Po wielu latach spekulacji już za kilka dni otworzy się pierwszy w Katarze sklep IKEA. O tym, że tym razem to już na pewno się stanie, jaskółki ćwierkały od zeszłego roku, a wszystko zaczęło się potwierdzać, gdy przy wylotowej autostradzie na północy miasta, pośród piasków pustyni, wyłonił się typowy dla IKEA prostopadłościan o niebieskich ścianach.
Kolejne potwierdzenie znalazłem dziś na drzwiach do mieszkania – identycznie jak w Polsce!

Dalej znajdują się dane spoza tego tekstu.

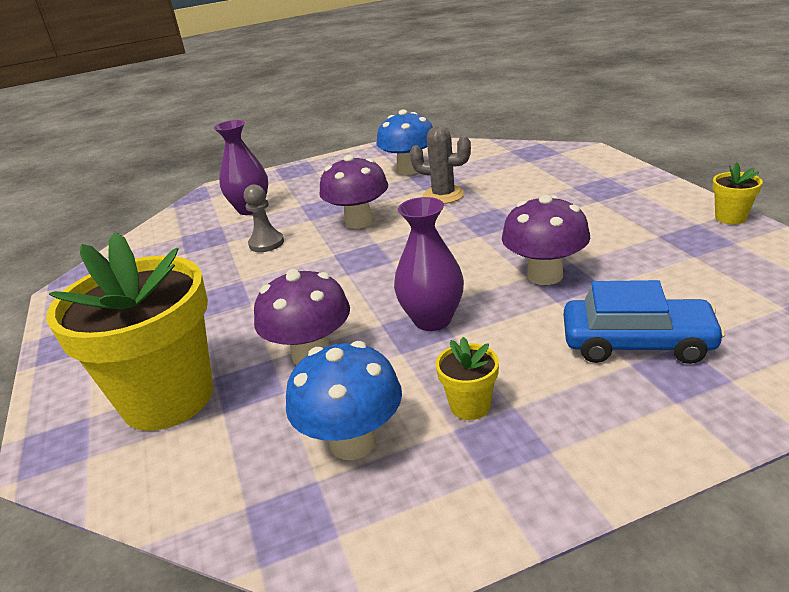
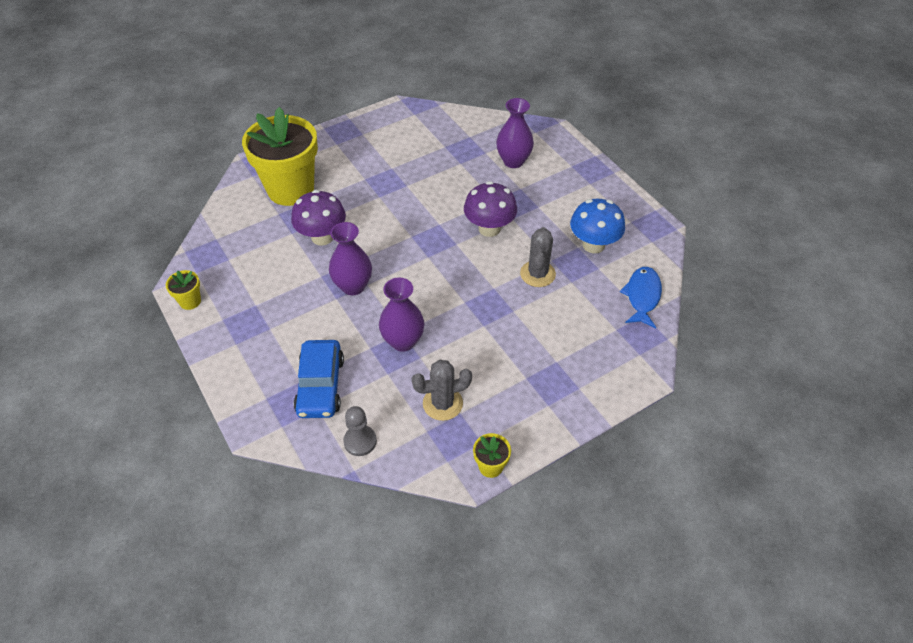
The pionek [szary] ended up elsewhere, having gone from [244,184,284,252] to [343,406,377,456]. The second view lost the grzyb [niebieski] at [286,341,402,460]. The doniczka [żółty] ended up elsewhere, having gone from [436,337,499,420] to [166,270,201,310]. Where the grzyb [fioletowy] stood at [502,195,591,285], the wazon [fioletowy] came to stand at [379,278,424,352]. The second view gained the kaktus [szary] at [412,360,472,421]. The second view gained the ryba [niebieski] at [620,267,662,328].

Wedle nieoficjalnych źródeł, wielkie otwarcie w szwedzkim stylu planowane jest na początek przyszłego tygodnia.
To pierwszy w Katarze sklep Ikea, a o tym, jak bardzo był potrzebny niech świadczy fakt, że do tej pory wielu mieszkańców Kataru na zakupy w Ikea … latało samolotem np. do pobliskiego Abu Zabi.
A już myślałem, że nie dożyję tej historycznej chwili.
Uzupełnienie z dn. 15-go marca 2013.
Tatiana relacjonowała mi przebieg rozmowy nt. Ikei ze znajomym Katarczykiem:
Tatiana: Słyszałeś? Ikea się otworzyła!
Katarczyk: Ikea? To jest taka wystawa, tak?
Tatiana (w myślach do siebie): Tak, kurde, wystawa pokazująca jak Europejczycy mieszkają!